BEREITGESTELLTER TEXT =>
▽

Madlen Fidorra, Projektleitung Die Führungskräfteschmiede

Friends of Chef:innensache Madlen Fidorra: „Wandel der Führungskultur auf beiden Seiten“

Die Führungskräfteschmiede | Digital Leadership aus Hamburg gehört zu den „Friends of“-Chefsache. Projektleiterin Madlen Fidorra erklärt im Interview, wie sich das Coaching-Unternehmen für Gleichstellung einsetzt und warum ein Wandel der Führungskultur in Richtung Chancengleichheit kann jedoch nur durch Veränderungen auf beiden Seiten geschehen kann.

Madlen Fidorra, Projektleitung Die Führungskräfteschmiede

1. Warum haben Frauen und Männer noch nicht die gleichen Chancen in der Arbeitswelt?

Die Gründe, warum Frauen und Männer noch immer nicht die gleichen Chancen in der Arbeitswelt haben, sind vielfältig. Angefangen bei der Sozialisation im Kindesalter, über die Schwerpunktwahl in den Schulen, die Berufswahl, politische Rahmenbedingungen wie Ehegattensplitting oder Kinderbetreuungsmöglichkeiten, fehlende Anreize zur partnerschaftlichen Elternzeit, Zugang zu Führungspositionen in Wissenschaft und Wirtschaft. Und obwohl Frauen heute über sehr gute Ausbildungen oder Hochschulabschlüsse verfügen und einen guten Einstieg ins Berufsleben schaffen, nimmt ihr Anteil in den Karrierestufen schließlich ab, Phänomene wie Glass Ceiling oder Leaky Pipeline erklären diesen Verlust an Potenzialen. Neben Rollenvorbildern mangelt es hier oft an zeitgemäßen Unternehmenskulturen oder guten strukturellen Rahmenbedingungen. Wie schnell erreichte Fortschritte verloren gehen können, zeigt sich einmal mehr in Zeiten der Coronakrise: Die Übernahme eines Großteils der Carearbeit durch Frauen verstärkt die tradierte Rollenverteilung.

2. Was tut Ihr für mehr Chancengerechtigkeit?

Seit 2016 unterstützen wir Hamburger Unternehmen beim Aufbau einer chancengleichen Personalentwicklung für mehr Frauen in Führungspositionen. Mit unseren Angeboten im Rahmen der Organisationsentwicklung einerseits und unserem Programm „Digital Leadership“ für Nachwuchsführungskräfte auf der anderen Seite verfolgen wir einen ganzheitlichen Ansatz. Denn unsere Erfahrung zeigt, dass nachhaltige Veränderungen sowohl auf der individuellen als auch der strukturellen Ebene ansetzen müssen.

△

BEREITGESTELLTE DATEN =>
▽

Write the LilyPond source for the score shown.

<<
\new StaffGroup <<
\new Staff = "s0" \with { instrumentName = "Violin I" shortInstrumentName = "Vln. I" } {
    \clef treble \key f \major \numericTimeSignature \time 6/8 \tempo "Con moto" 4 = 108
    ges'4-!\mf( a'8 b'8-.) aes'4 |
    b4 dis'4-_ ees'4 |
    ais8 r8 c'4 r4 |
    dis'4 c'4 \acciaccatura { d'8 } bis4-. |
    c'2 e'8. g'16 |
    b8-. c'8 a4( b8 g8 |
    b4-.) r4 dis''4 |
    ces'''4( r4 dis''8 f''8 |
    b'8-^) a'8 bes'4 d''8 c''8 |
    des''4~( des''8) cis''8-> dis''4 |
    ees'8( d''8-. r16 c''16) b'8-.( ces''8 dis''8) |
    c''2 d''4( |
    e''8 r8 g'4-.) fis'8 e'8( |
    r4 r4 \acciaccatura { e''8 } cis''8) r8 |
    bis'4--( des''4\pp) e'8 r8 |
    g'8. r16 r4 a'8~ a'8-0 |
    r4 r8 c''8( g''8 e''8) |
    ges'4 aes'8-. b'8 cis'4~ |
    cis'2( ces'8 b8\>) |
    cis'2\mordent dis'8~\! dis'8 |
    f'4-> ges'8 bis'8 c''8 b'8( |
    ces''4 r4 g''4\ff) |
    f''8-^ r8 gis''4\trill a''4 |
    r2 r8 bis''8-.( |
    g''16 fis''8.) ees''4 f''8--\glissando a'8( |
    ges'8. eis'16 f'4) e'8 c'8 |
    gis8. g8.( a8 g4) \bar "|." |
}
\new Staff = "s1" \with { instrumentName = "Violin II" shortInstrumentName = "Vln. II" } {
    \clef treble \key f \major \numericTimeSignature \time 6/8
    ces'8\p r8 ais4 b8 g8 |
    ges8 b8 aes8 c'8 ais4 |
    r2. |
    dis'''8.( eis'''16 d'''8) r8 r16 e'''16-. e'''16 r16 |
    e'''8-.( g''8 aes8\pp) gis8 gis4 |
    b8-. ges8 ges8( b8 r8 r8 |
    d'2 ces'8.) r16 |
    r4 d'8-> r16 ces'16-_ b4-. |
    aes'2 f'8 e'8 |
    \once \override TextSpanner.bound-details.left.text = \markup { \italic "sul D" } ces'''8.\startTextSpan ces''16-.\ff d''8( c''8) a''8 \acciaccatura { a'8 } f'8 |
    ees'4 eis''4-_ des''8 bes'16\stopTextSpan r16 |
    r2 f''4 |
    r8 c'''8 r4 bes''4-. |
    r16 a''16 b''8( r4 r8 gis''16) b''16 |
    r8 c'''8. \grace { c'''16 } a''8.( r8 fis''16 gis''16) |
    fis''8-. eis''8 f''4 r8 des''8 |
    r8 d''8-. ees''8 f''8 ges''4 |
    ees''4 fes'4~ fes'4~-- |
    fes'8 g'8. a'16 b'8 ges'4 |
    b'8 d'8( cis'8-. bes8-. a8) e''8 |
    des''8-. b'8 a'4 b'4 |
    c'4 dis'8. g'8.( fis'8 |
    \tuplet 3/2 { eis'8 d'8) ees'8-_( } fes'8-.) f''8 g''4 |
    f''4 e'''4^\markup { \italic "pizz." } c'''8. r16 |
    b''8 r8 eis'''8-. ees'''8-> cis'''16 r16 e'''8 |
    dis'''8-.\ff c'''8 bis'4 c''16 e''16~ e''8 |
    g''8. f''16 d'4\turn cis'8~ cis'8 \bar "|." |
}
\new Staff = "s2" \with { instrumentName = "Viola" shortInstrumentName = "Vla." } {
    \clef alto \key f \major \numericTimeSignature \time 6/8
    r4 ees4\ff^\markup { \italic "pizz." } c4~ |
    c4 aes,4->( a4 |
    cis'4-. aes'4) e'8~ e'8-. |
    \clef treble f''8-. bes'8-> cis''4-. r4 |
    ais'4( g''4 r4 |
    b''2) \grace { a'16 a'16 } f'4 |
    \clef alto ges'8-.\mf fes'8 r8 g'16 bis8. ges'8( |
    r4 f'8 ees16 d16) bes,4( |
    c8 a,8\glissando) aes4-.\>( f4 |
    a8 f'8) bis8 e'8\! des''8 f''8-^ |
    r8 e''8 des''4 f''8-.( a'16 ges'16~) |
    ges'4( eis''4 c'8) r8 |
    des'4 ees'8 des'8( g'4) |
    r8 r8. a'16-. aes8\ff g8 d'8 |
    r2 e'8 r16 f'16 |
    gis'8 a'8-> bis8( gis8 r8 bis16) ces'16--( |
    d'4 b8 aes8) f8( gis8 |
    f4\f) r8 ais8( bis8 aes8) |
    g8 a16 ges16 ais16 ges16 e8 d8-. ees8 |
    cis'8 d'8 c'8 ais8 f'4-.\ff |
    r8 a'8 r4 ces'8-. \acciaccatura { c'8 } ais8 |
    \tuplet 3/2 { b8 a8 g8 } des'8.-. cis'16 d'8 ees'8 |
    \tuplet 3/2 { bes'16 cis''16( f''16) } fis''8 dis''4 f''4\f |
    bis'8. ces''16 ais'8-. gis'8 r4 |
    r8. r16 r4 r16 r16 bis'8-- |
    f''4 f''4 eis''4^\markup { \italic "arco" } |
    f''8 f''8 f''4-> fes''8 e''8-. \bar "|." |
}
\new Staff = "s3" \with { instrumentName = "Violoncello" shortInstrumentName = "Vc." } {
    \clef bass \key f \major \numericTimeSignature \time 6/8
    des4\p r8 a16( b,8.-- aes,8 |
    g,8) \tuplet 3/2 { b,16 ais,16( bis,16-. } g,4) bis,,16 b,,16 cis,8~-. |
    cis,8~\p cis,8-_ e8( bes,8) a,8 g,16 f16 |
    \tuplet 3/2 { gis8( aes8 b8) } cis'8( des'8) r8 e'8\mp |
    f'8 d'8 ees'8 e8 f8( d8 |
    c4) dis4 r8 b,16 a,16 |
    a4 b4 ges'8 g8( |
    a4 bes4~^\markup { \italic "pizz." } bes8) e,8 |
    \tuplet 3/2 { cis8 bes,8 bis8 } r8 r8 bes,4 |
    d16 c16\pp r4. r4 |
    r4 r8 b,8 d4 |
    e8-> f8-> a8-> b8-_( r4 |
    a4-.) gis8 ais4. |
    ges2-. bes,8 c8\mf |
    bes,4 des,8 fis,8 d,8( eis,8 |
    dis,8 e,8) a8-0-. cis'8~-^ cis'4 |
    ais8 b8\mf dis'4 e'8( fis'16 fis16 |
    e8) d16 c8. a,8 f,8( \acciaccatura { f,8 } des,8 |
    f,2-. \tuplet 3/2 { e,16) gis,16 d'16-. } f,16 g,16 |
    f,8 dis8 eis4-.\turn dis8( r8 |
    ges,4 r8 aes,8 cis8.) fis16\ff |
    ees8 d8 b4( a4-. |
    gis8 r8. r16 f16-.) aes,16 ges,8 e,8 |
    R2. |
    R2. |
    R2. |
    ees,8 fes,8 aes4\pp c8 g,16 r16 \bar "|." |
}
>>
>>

△

IHRE AUFGABEN =>
(a) Formulieren Sie im Interview zur Chancengleichheit den Absatz, der mit „Seit 2016 unterstützen wir“ beginnt, in höchstens drei knapperen Sätzen um und behalten Sie dabei seine wesentlichen Fakten bei.
(b) Führen Sie das Interview zur Chancengleichheit in der Arbeitswelt im Anschluss an dessen letzten Satz fort.
Die Daten stehen in keinem Zusammenhang mit dem Text.

ANTWORTEN =>
(a) Seit 2016 helfen wir Hamburger Unternehmen, eine chancengleiche Personalentwicklung für mehr Frauen in Führungspositionen aufzubauen. Dafür verbinden wir Angebote zur Organisationsentwicklung mit dem Programm „Digital Leadership“ für Nachwuchsführungskräfte. Unserer Erfahrung nach muss nachhaltige Veränderung auf der individuellen und der strukturellen Ebene ansetzen.

(b)
Mit unserem Entwicklungsprogramm unterstützen wir Nachwuchsführungskräfte dabei, gute Führung zu lernen und zu leben – von Anfang an. Unser Programm qualifiziert und begleitet die Teilnehmenden über sechs Monate auf dem Weg zu einer Führung, die vielfaltsgerecht, menschzentriert und wertebasiert agiert und vielfältige Chancen für Gleichstellung ermöglicht. In einer vierteiligen Workshop-Reihe erlernen die Teilnehmenden die Basics zeitgemäßer Führung auf fachlicher, persönlicher und zwischenmenschlicher Ebene und reflektieren ihre Rolle als Führungskraft. Business Coachings unterstützen bei individuellen Fragestellungen und sichern den Transfer des Gelernten in den Arbeitsalltag. Ein hoher Praxisbezug, viel Raum für Übungen und der regelmäßige Austausch untereinander ermöglichen ein nachhaltiges Lernergebnis.

Begonnen haben wir als reines Frauenförderprogramm. Ein Wandel der Führungskultur in Richtung Chancengleichheit kann jedoch nur durch Veränderungen auf beiden Seiten geschehen. Daher müssen neben der Unternehmensleitung Frauen UND Männer in den Prozess einbezogen werden. Allen Beteiligten muss Verantwortung für das Gelingen der Maßnahmen übertragen werden. Nur so können sie gemeinsam gestalten und eine neue Riege an Multiplikator:innen für gute Führung bilden. Daher fokussieren wir seit 2018 die partnerschaftliche Gleichstellung. Denn: gemeinsam sind wir besser!

3. Welche Rolle spielt Führung in Bezug auf Chancengerechtigkeit?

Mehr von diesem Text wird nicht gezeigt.